Mbappé, Thuram, Pepe & Le Pen
1 – “Estamos num momento crucial na história do nosso país. A situação é inédita, por isso, dirijo-me ao povo francês e à geração mais jovem, que pode fazer a diferença. Apelo aos jovens para que votem, vemos que os extremistas estão à porta do poder, temos a oportunidade de escolher o futuro do nosso país.” O grito de alerta é de Mbappé, o parisiense, filho de pai camaronês e de mãe argelina, que defende os valores da “tolerância, diversidade e respeito”.

Dados apresentados:

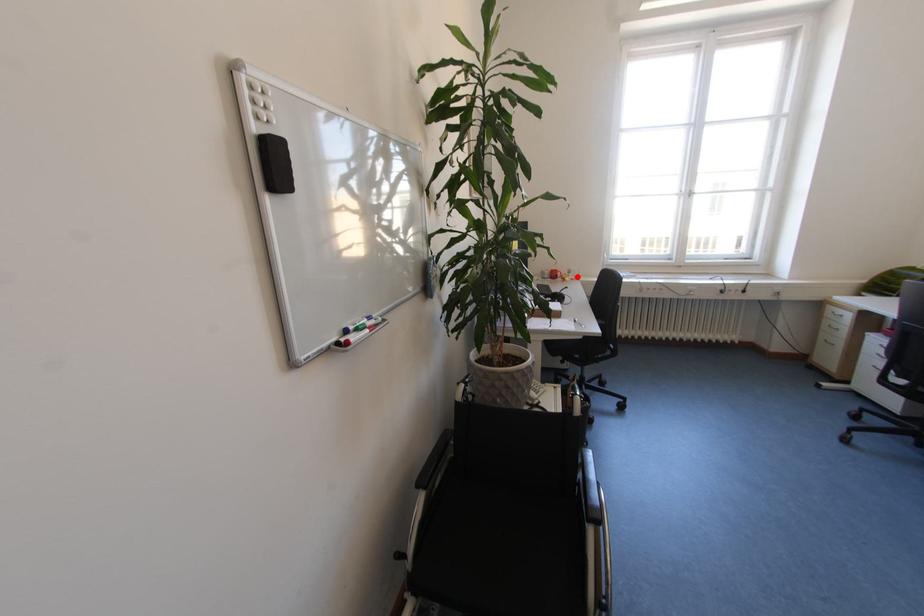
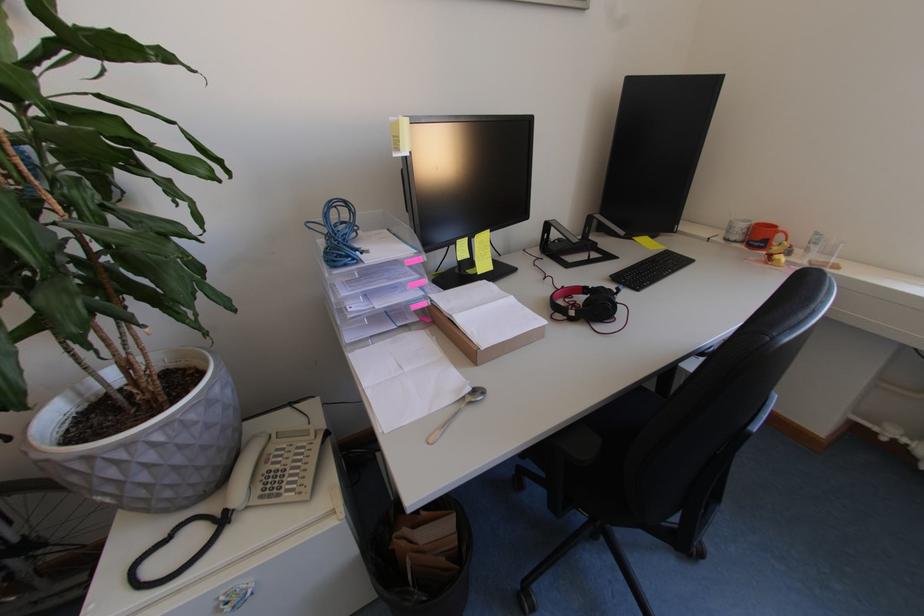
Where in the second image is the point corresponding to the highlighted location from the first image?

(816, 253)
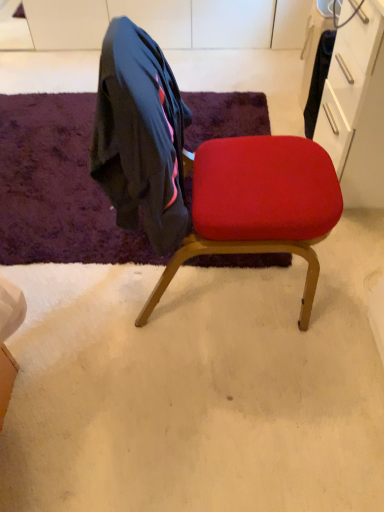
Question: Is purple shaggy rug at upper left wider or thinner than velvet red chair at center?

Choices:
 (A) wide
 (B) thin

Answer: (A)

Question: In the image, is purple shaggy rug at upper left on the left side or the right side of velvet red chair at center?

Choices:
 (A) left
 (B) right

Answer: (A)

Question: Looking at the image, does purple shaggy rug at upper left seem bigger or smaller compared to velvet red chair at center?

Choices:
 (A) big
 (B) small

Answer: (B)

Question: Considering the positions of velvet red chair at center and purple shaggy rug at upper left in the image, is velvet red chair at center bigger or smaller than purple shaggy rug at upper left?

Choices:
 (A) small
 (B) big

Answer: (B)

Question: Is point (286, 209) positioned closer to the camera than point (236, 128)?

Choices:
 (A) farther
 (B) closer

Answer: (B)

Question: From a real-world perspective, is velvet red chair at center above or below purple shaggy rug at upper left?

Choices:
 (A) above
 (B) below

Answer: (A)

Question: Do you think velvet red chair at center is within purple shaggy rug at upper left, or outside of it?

Objetivo:
Enumere os valores que, segundo o texto sobre Mbappé, ele defende.

Resolução:
Tolerância, diversidade e respeito.